PASSAGE PROVIDED ->
--------
A Compressed View of Video Compression

Digital audio and digitised film can also be compressed, but there are particular issues – and an interesting (well, for some) history – for video, so I will emphasise video. The general principles apply to any signal (including audio and scanned film), but not to files and digital data in general.

A signal is where engineers start with audio and video. A sound field (the variations in pressure in a three-dimensional space) is a complicated thing, but a microphone inside that sound field produces a voltage that varies with time: a signal. The visual field is equally complicated, but a video camera allows the pattern of light (through a lens onto some sort of receptor) to create a two-dimensional pattern which can then be scanned. Scanning converts the pattern into a voltage that varies with time: a signal. A datacine machine does much the same to film: converts an image into a signal.

Signals carry information, with greater or lesser efficiency. The data rate of the sequence of number representing a signal can be much higher than the rate of information carried by the signal. Because high data rates are always a problem, technology seeks methods to carry the information in concise ways.

Video: compressed from birth
Television started out by trying to produce successive images at a rate fast enough to exceed the ‘flicker fusion’ threshold of the human eye. At somewhere above 30 to 40 images per second, the pattern looks continuous and the eye is fooled into thinking it is seeing continuous motion. But television technology (in 1936) was incapable of transmitting 405 lines of information at 50 times per second, so they threw away half the data and sent half the image in one 20 millisecond time slot, and the second half in the next. The result was the needed 50% reduction in (analogue) bandwidth, the rough equivalent of (digital) datarate (bitrate). To make the ‘compression’ as visually acceptable as possible, odd numbered lines were sent as the first ‘field’ – and even ones in the next: interlace.

When colour television was developed, there were further problems. Ideally colour is two separate dimensions (the two dimensions of a ‘colour wheel’), which add colour information to the black and white pattern described by the luminance signal. The three signals form component video. For broadcasting this all had to go into one signal, so colour was jammed into the luminance signal as composite video – another kind of compression (and another compromise).

Some videotape formats (eg analog 1/2-inch, 1-inch, VHS, Betamax and U-matic; digital D2, D3) record a composite signal. In dealing with principles such as ‘keep the best’ and ‘keep the original’ it is important to know what the original actually is! It gets murkier: it was hard to get even composite video onto a videotape, so many composite analogue recorders (notably U-matic in the semi-professional area) also shifted the frequency modulation of the colour information, to get it into another place in the overall spectrum where colour information caused less interference to luminance: the colour under approach.

The conclusion is that alteration of video to squeeze it into limited bandwidth or into limited tape recorders has been with us from the beginning of video: interlace, composite, colour under.

In the UK, redundancy means losing your job. In information theory, redundancy is formally defined, and relates to the data rate of a signal being higher than the actual information. For instance, if I’m on a noisy telephone line I might start repeating key information. It takes more signal (more time), but improves the odds that the information will be transmitted.
--------
DATA ->
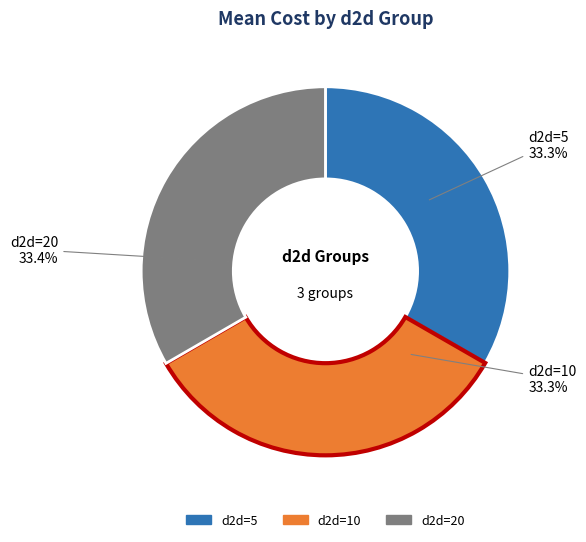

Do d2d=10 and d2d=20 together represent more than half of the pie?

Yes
--------
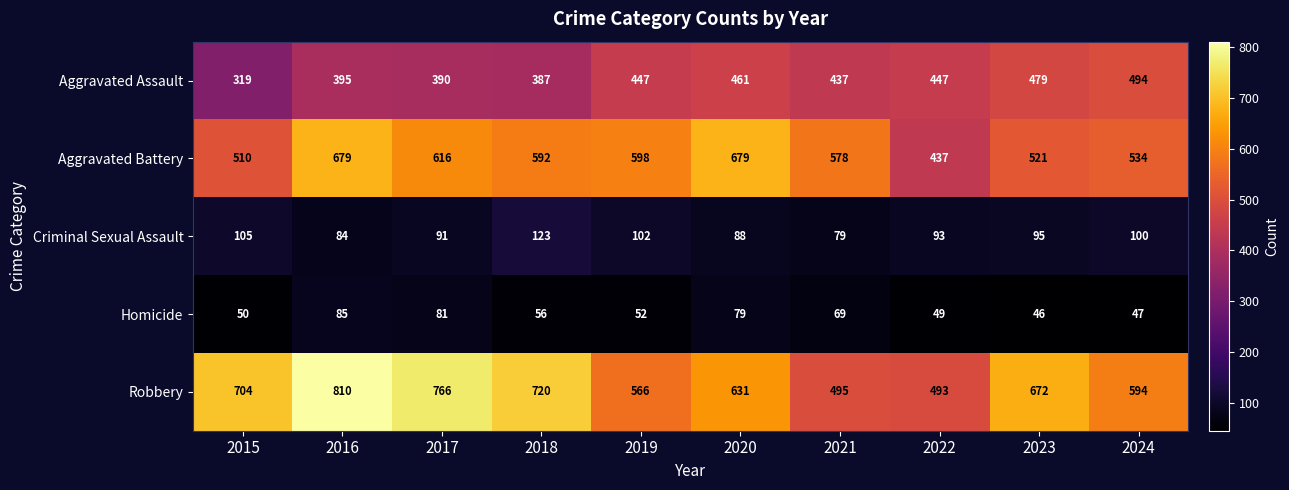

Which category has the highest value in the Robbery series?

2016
--------
WHAT THE EXERCISE ASKS -> Extract the passage of the video compression article from "In the UK, redundancy" to "will be transmitted.". The entries aren't needed for this.

EXERCISE SOLUTION ->
In the UK, redundancy means losing your job. In information theory, redundancy is formally defined, and relates to the data rate of a signal being higher than the actual information. For instance, if I’m on a noisy telephone line I might start repeating key information. It takes more signal (more time), but improves the odds that the information will be transmitted.